We use them to carry pictures of our work and key Powerpoint slides from the presentations we give that make key points . . . like why innovation is needed to save children’s lives and why we think involving local people in the solution is so important. And, of course, if people actively want your business card they are going to remember you and keep it. Here I relate an experience handing over a MOO Card in Tanzania in the early days of ColaLife. When it came to the ID Cards for our promoters and retailers for the trial here in Zambia, we used MOO Cards for that too!
Part of the awards was £1,000 of MOOlah (MOO currency) and so I’m going to enjoy experimenting with the all the other products MOO produce like stickers, labels and postcards.
So thank you MOO! I’ll leave you with what one of the judges said and a link to the full awards story:
MOO Award judge Fraser Doherty enthused, “Having recently stayed with a family in a mud house in Uganda, where access to medicine and other vital supplies was sadly extremely limited but Coke was everywhere, the idea for ColaLife makes perfect sense and is one that I would absolutely love to see become a huge success.”
Grand Challenges Canada – 22 November 2012
Grand Challenges Canada supports bold ideas with the potential for big impact in global health. They are funded by the Government of Canada and fund innovators in low and middle-income countries as well as in Canada. The bold ideas they support integrate science/technology, social and business innovation – something they call Integrated Innovation™, and something that we believe is exemplified by ColaLife.

» RECORDED DATA
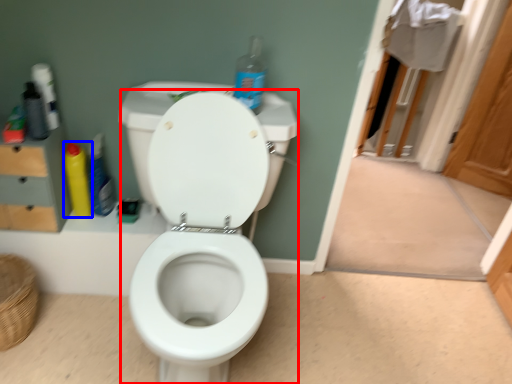
Question: Which object appears closest to the camera in this image, toilet (highlighted by a red box) or cleaning product (highlighted by a blue box)?

Choices:
 (A) toilet
 (B) cleaning product

Answer: (A)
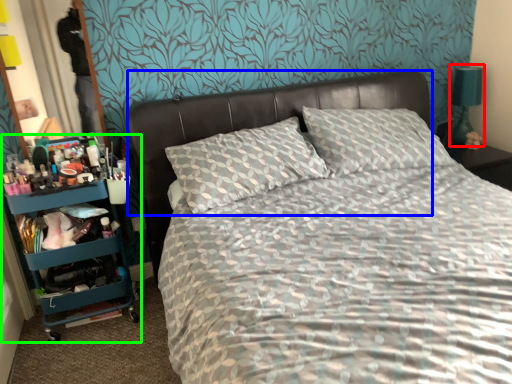
Question: Estimate the real-world distances between objects in this image. Which object is farther from bedside lamp (highlighted by a red box), headboard (highlighted by a blue box) or bookshelf (highlighted by a green box)?

Choices:
 (A) headboard
 (B) bookshelf

Answer: (B)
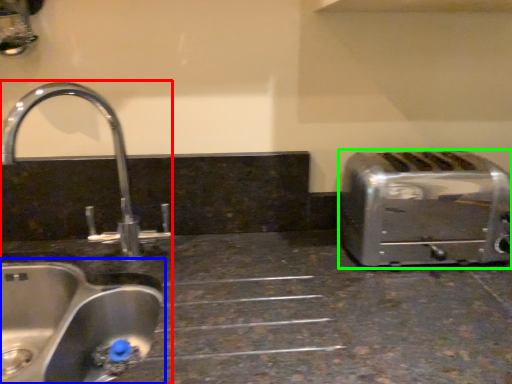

» REQUIRED ACTION 1
From the ColaLife passage, list every country it names.
» REQUIRED ACTION 2
Take the stretch of the ColaLife passage from "We use them" through "for that too!", switch "Tanzania" to "Kenya", and write the stretch out again.

» ANSWER AREA 1
Tanzania, Zambia, Uganda, Canada

» ANSWER AREA 2
We use them to carry pictures of our work and key Powerpoint slides from the presentations we give that make key points . . . like why innovation is needed to save children’s lives and why we think involving local people in the solution is so important. And, of course, if people actively want your business card they are going to remember you and keep it. Here I relate an experience handing over a MOO Card in Kenya in the early days of ColaLife. When it came to the ID Cards for our promoters and retailers for the trial here in Zambia, we used MOO Cards for that too!